» **Work to be completed**
From the first line down to the one containing "Figure 2: Row", reproduce the entries below exactly and leave out the pictures.

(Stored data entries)
*** Block opens ***
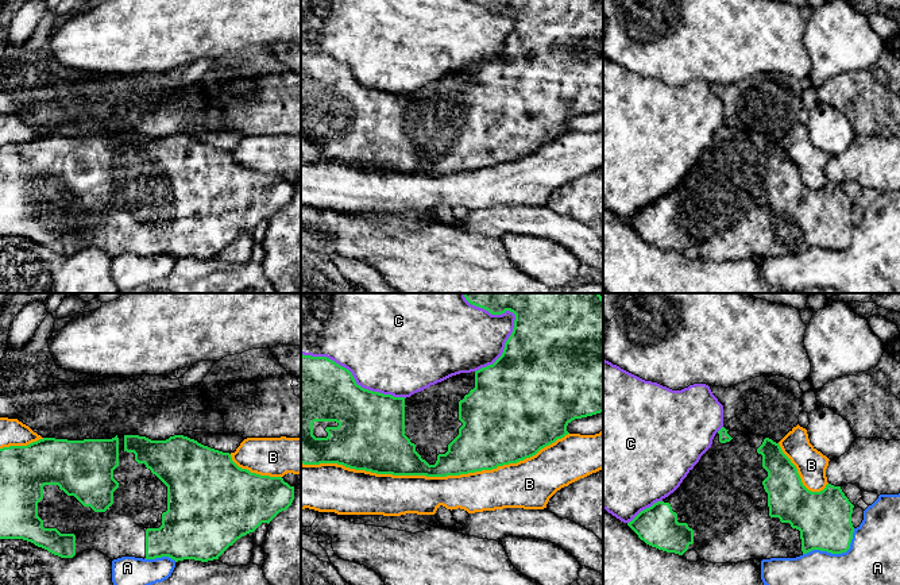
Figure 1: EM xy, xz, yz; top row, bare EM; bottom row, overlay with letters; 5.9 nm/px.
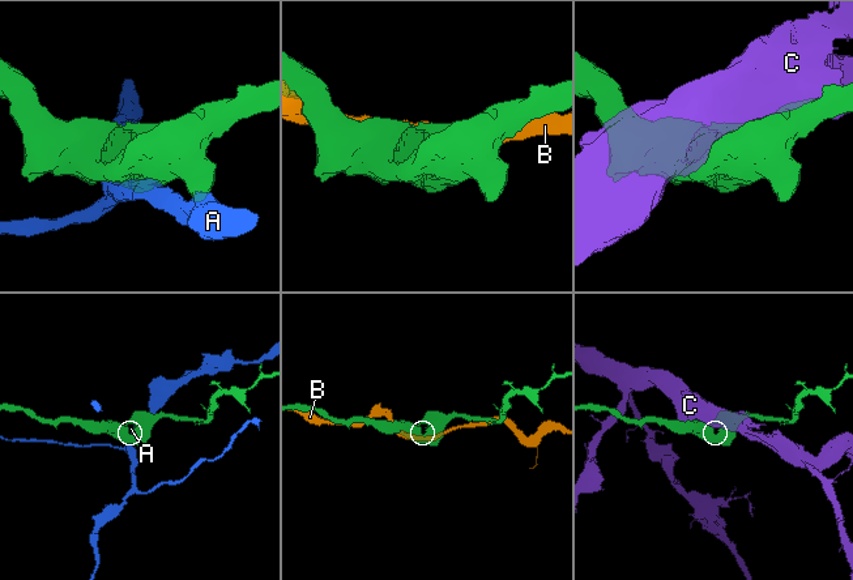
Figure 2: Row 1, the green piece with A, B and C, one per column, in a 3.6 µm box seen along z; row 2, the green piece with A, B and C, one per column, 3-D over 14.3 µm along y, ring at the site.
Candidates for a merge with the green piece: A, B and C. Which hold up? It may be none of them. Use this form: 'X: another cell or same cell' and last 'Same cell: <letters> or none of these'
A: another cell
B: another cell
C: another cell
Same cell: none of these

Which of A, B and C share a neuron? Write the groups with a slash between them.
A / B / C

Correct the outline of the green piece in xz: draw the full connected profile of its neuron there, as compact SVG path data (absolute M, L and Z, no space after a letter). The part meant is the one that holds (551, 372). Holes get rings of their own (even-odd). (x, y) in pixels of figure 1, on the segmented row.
*** Block closes ***
» **Task result**
Figure 1: EM xy, xz, yz; top row, bare EM; bottom row, overlay with letters; 5.9 nm/px.
Figure 2: Row 1, the green piece with A, B and C, one per column, in a 3.6 µm box seen along z; row 2, the green piece with A, B and C, one per column, 3-D over 14.3 µm along y, ring at the site.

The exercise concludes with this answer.